After completing his very thorough legal studies, he had practised as an advocate in Holland and Zeeland. An early defender of civil and religious freedom, he had been brought at an early day into contact with William the Silent, who recognized his ability. He had borne a snap-hance on his shoulder as a volunteer in the memorable attempt to relieve Haarlem, and was one of the few survivors of that bloody night. He had stood outside the walls of Leyden in company of the Prince of Orange when that magnificent destruction of the dykes had taken place by which the city had been saved from the fate impending over it. At a still more recent period we have seen him landing from the gun-boats upon the Kowenstyn, on the fatal 26th May.

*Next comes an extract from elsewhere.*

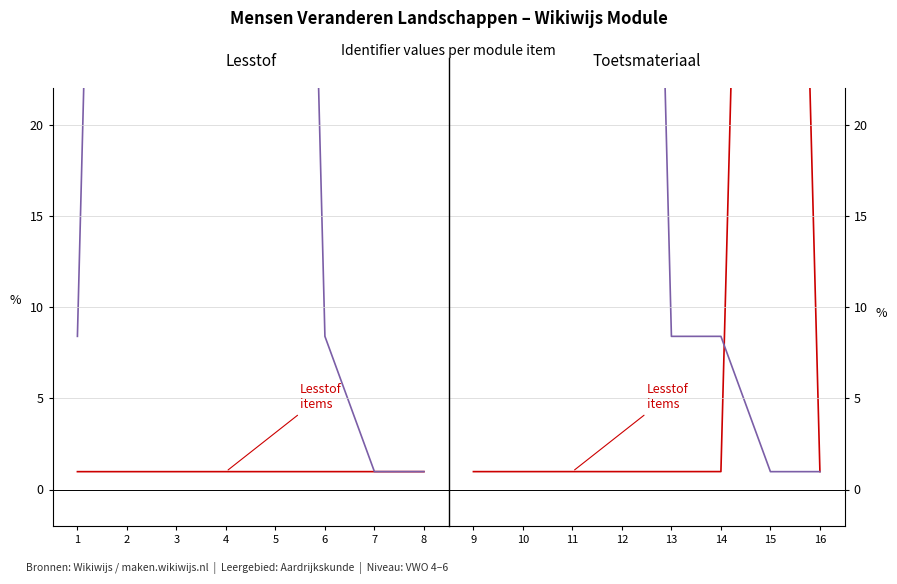

List the series in order of their peak value, lowest first.

Lesstof items, Toets items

These military adventures were, however, but brief and accidental episodes in his career, which was that of a statesman and diplomatist. As pensionary of Rotterdam, he was constantly a member of the General Assembly, and had already begun to guide the policy of the new commonwealth. His experience was considerable, and he was now in the high noon of his vigour and his usefulness.
He was a man of noble and imposing presence, with thick hair pushed from a broad forehead rising dome-like above a square and massive face; a strong deeply-coloured physiognomy, with shaggy brow, a chill blue eye, not winning but commanding, high cheek bones, a solid, somewhat scornful nose, a firm mouth and chin, enveloped in a copious brown beard; the whole head not unfitly framed in the stiff formal ruff of the period; and the tall stately figure well draped in magisterial robes of velvet and sable—such was John of Olden-Barneveld.
The Commissioners thus described arrived at Greenwich Stairs, and were at once ushered into the palace, a residence which had been much enlarged and decorated by Henry VIII.